Brief: Exercise in exact copying: restate word for word only the lines below from the one containing "Figure 9. Glacier" through the one containing "Figure 4: The", omitting any pictures.

Records for the task:
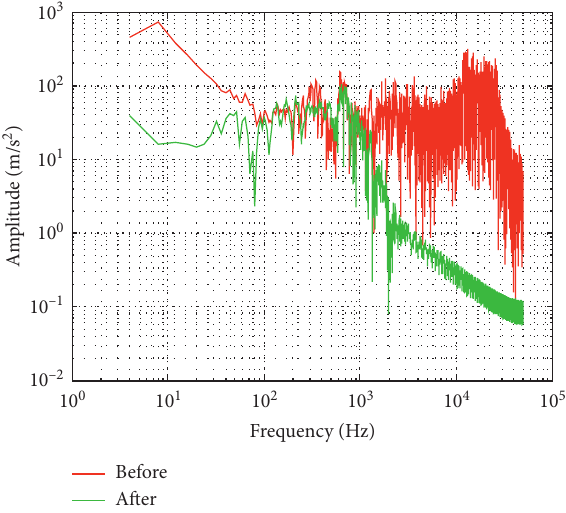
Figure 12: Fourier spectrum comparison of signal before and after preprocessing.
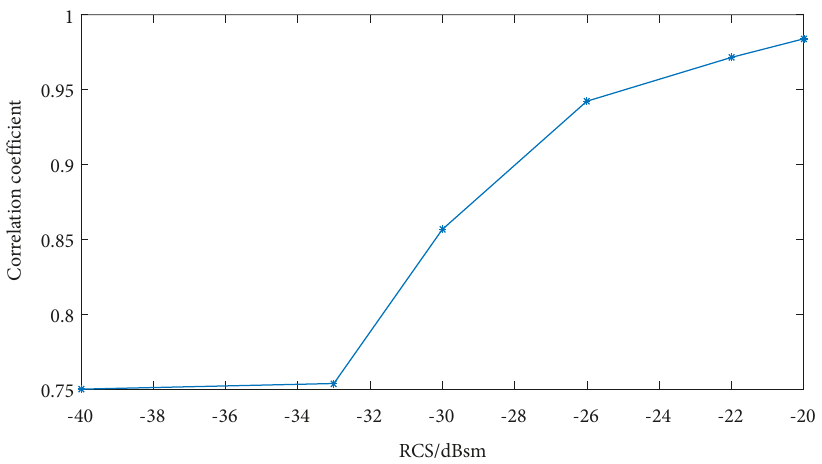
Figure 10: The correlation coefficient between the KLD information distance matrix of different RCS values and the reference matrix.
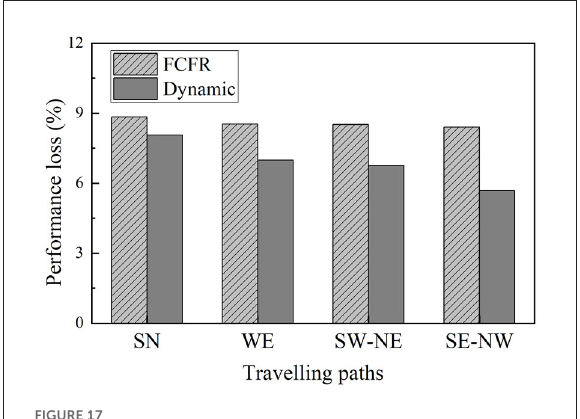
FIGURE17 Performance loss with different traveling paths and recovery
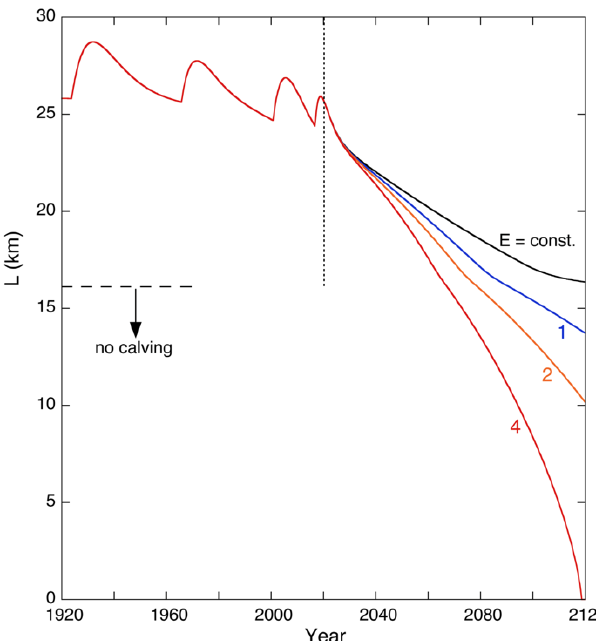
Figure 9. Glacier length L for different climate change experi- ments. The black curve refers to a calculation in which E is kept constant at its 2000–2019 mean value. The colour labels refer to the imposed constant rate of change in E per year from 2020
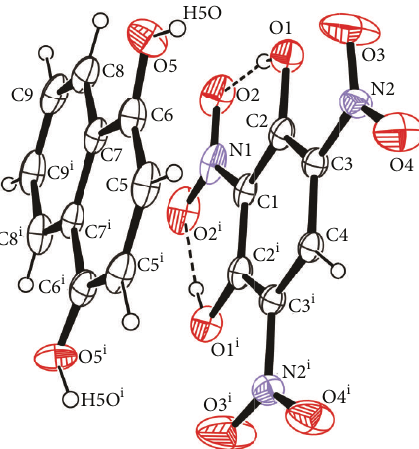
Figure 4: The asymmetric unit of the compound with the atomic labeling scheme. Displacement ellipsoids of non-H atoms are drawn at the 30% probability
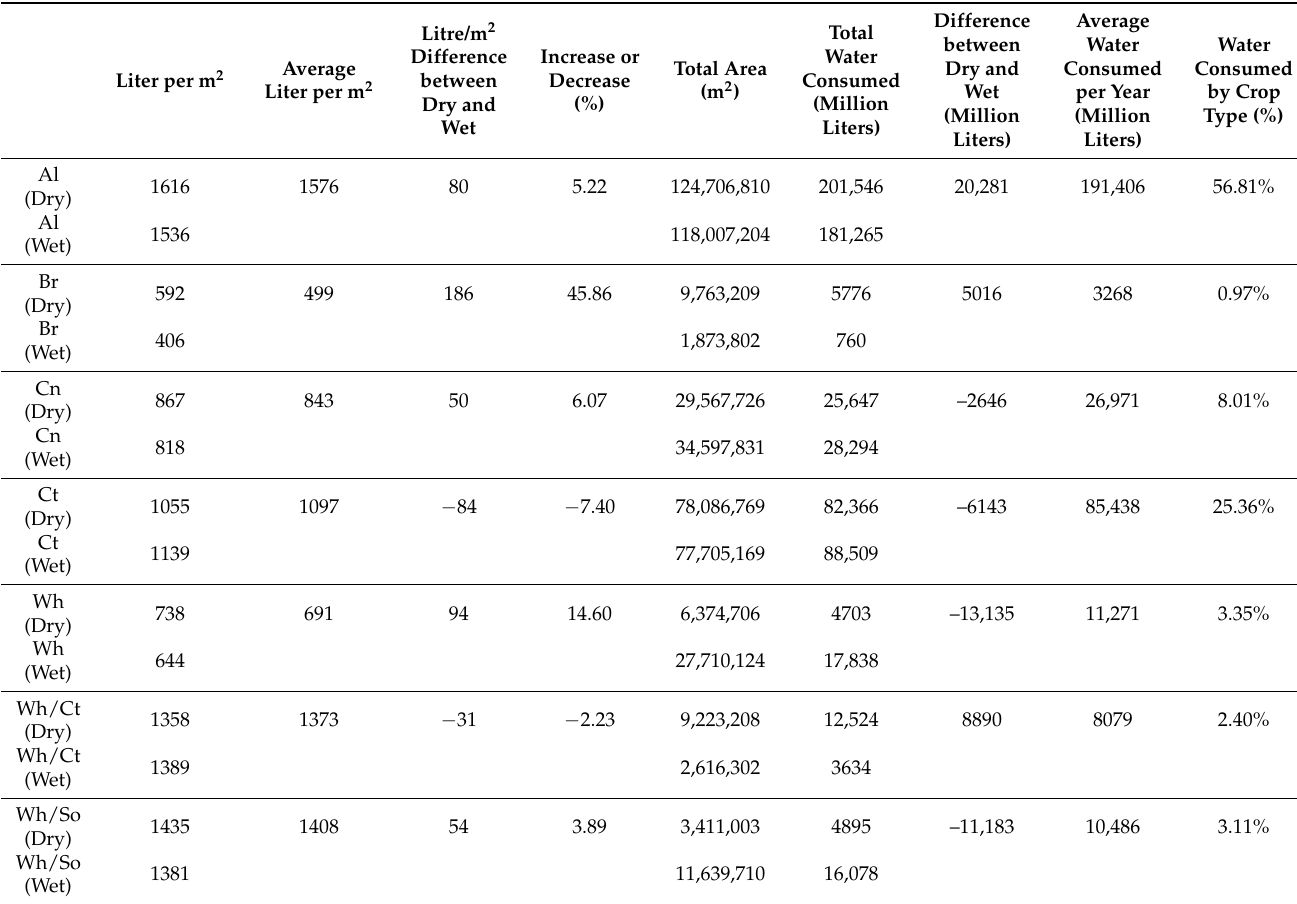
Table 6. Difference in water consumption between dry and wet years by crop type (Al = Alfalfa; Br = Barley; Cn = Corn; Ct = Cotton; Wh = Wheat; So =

Output for this task:
Figure 9. Glacier length L for different climate change experi- ments. The black curve refers to a calculation in which E is kept constant at its 2000–2019 mean value. The colour labels refer to the imposed constant rate of change in E per year from 2020
Figure 4: The asymmetric unit of the compound with the atomic labeling scheme. Displacement ellipsoids of non-H atoms are drawn at the 30% probability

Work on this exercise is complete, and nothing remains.